= Molucca Sea Collision Zone =

Region of complex tectonic activity in Indonesia

The Molucca Sea Collision Zone is postulated by paleogeologists to explain the tectonics of the area based on the Molucca Sea in Indonesia.

==Tectonics==
The tectonic relationship of the Sangihe plate, Halmahera plate, and the Molucca Sea plate, plus the volcanic Halmahera Arc and the Sangihe Arc is complex. Their interrelationship constitutes the Molucca Sea Collision Zone. The north of this zone interlinks with the Philippine Mobile Belt. Some call this linkage the Philippine–Halmahera Arc and consider it an integral part of the elongated zone of convergence extending north through the Philippines into eastern Taiwan. In the Molucca Sea Collision Zone model, the Molucca Sea plate has been totally consumed by the arc-arc collision of the Halmahera Arc and the Sangihe Arc of eastern Indonesia.

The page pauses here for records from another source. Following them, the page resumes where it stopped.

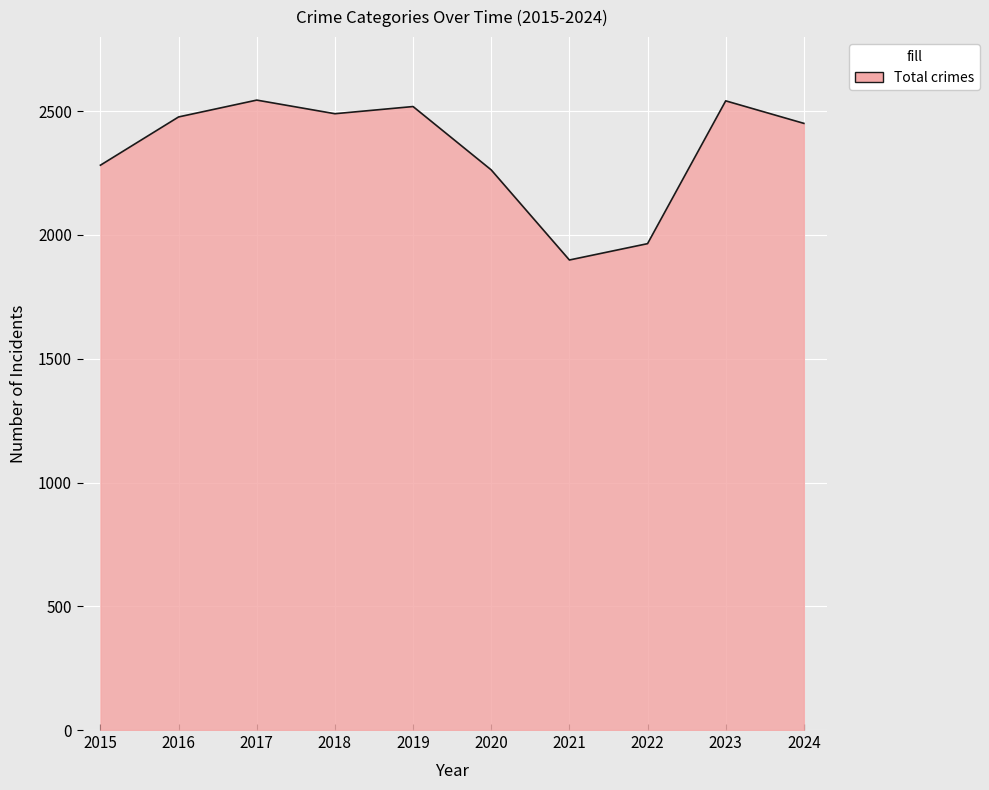

What is the change in value from 2015 to 2018?

+208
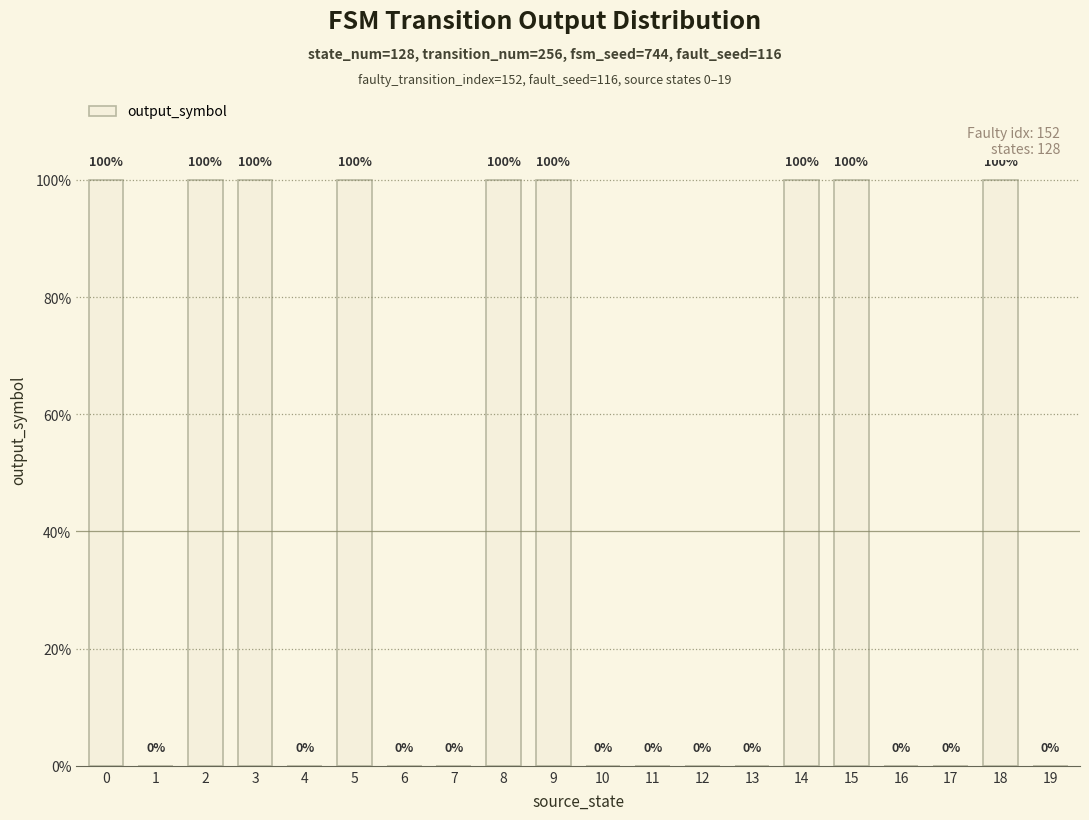

Is it true that the value at 19 is 0?

True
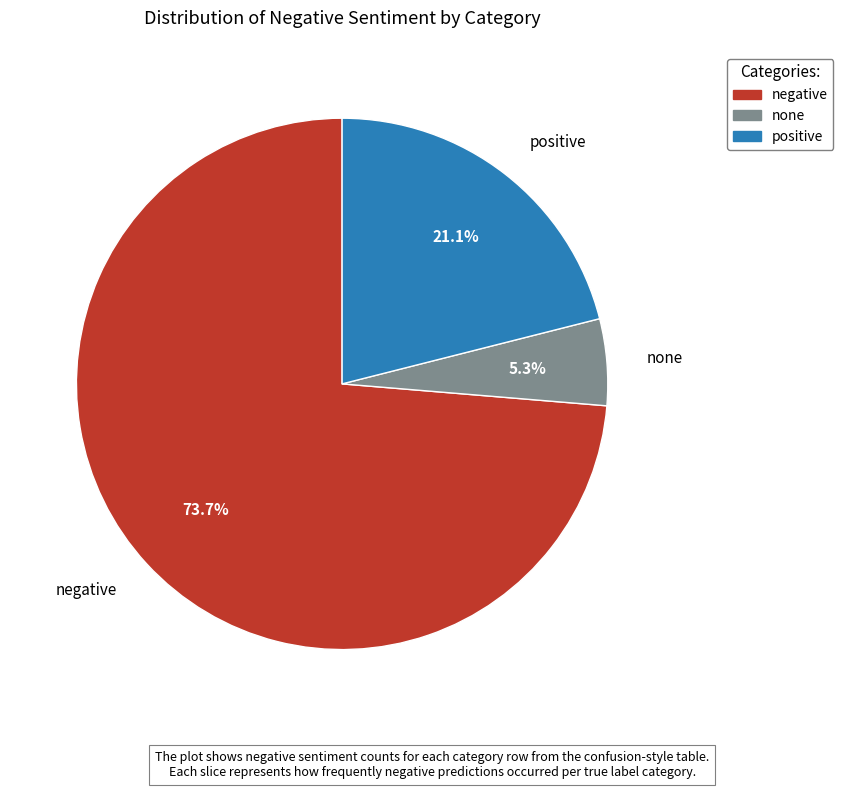

To the nearest percent, what portion does none represent?

5%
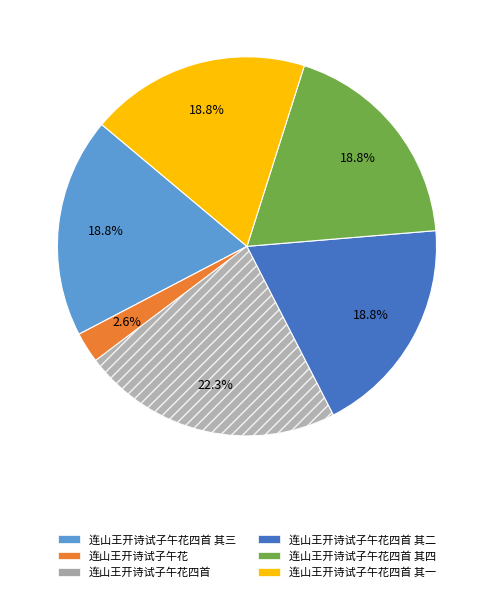

To the nearest percent, what portion does 连山王开诗试子午花 represent?

3%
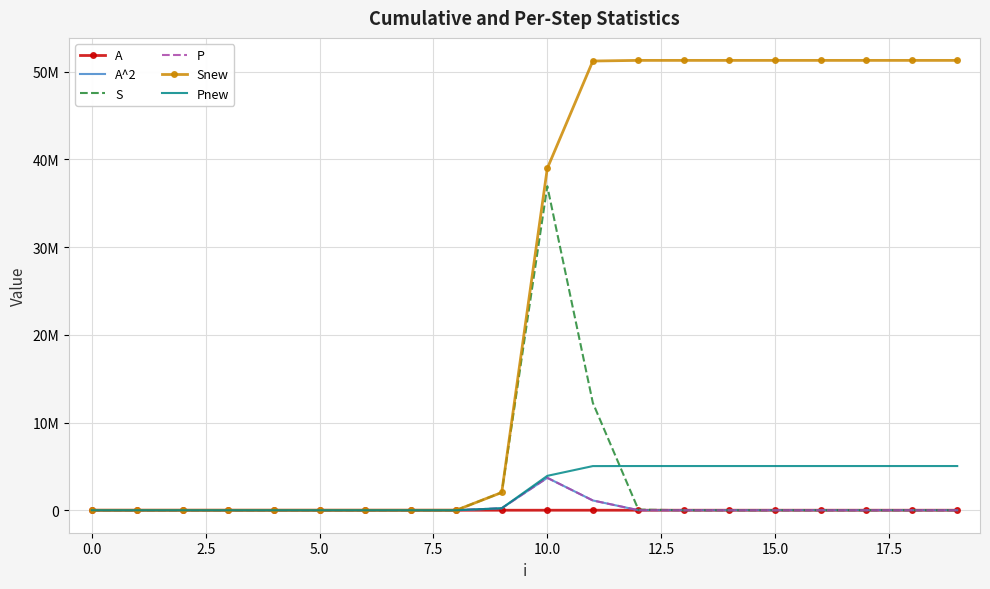

How many values in the Snew series are below 38964972?

10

==Single collision zones==
The magmatic systems are reaching the end of their life as island arcs and are becoming a single collision zone, lending weight to the contention that Halmahera and Sangihe should be regarded as tectonic plates rather than volcanic arcs.

==Northern extension==
Seismic and tomographic discrepancies in the mantle up to 400 km below Mindanao in the Philippines, indicate it is a more advanced northern extension of the Molucca Sea Collision Zone.